Pinchot reasoned that the creation of a vibrant esprit de corps would offset such sacrifice. Its cohesiveness would give significance to the isolated efforts of those managing distant terrain, a cohesion that could be convivial as well as coercive. As Herbert Kaufman observed in his classic study, The Forest Ranger: A Study in Administrative Behavior (1960), dissent was rare in this culture of collaborative conformism.

Many retirees counter that their experience was more like working for a big fraternity. This yearning to belong impelled one current employee to confide that “We do not picnic together as we once did.” Eating alone—that’s a haunting image of disconnection, and it feeds a desire for the Forest Service to function once more as a face-to-face community. Yet this heartfelt statement is not unique; lots of Americans feel cut off from once-extant communal networks of sustenance and support. As Robert Putnam argues in Bowling Alone: The Collapse and Revival of American Community (2000), our hunger for connection is in reaction to our declining participation in neighborhood organizations, sports leagues, town associations and familial rituals (such as breaking bread together).
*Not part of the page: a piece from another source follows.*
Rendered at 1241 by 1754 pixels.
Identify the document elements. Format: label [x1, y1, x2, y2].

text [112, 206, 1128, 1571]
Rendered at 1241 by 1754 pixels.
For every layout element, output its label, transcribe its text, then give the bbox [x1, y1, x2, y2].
Civic and family life have atrophied.

A weakened sense of collective engagement also permeates the Forest Service. This is a consequence of an organizational structure that divides employees between standalone entities like State and Private Forestry, Research and Development, International Forestry, and Fire and Aviation. As an associate deputy chief acknowledged, “we are really a collection of different tribes.”

How can we reweave those who have spun away? How can we rebuild the organization’s social capital? Not by investing in the past. The Forest Service, which grew out of a late-nineteenth-century quest to reconstruct civil society amid the corrosive Industrial Revolution, stands as one of the Progressive Era’s great democratic experiments, altering the conditions of American life by regenerating the landscapes on which the country has depended. What is now needed is an agency whose institutional arrangements will respond to contemporary crises as successfully as Pinchot imagined they would be able to.

The need for reform cannot be overstated, for the national forests and grasslands are reeling from an array of forces that are beyond their control. Take just three: The surging population in Los Angeles, Phoenix and Seattle, like the stupendous development occurring in once-small communities from Anchorage to Bend to Flagstaff, is consuming open space, sprawling to the edge of national forests and accelerating recreational pressures. Global climate change is intensifying and lengthening fire seasons. Radical shifts in timberland ownership pose difficulties for the future of landscape-scale public-lands management.

Although the Forest Service cannot halt these bewildering transformations, it will be expected to clean up their manifold and interrelated consequences. As the wildland-urban interface becomes more populous, the agency will be compelled to fight more fires at an increasing cost. Clarifying to itself and the public which fires it can and will extinguish, and at what expense, seems an essential step in defining its twenty-first-century mission. The same holds for recreational management. Much as it did one hundred years ago, when it began to minimize grazing’s deleterious environmental impact, the modern agency will need to fashion a strong set of regulations to ensure that off-road vehicles do not continue to pound its lands into submission, and then regenerate those lands that have been damaged.

These complex situations, in tandem with the equally complicated personnel issues that are consistent with an aging workforce, suggest that the Dialogos survey was conducted at a critical juncture in the Forest Service’s history. Knowing that the agency’s next steps will shape its immediate future, it makes sense to recall another of Robert Putnam’s insights about how the Progressive Era reformers like Pinchot built up social capital “not as an alternative to, but a prerequisite for, political momentum and reform.” The fuel for their ambitions was a “practical, enthusiastic idealism,” a creative energy and experimental ethos that “should inspire us.”

Tapping these vital Progressive roots will aid the Forest Service as it works its way out of trouble, once more blazing a trail for the nation to follow.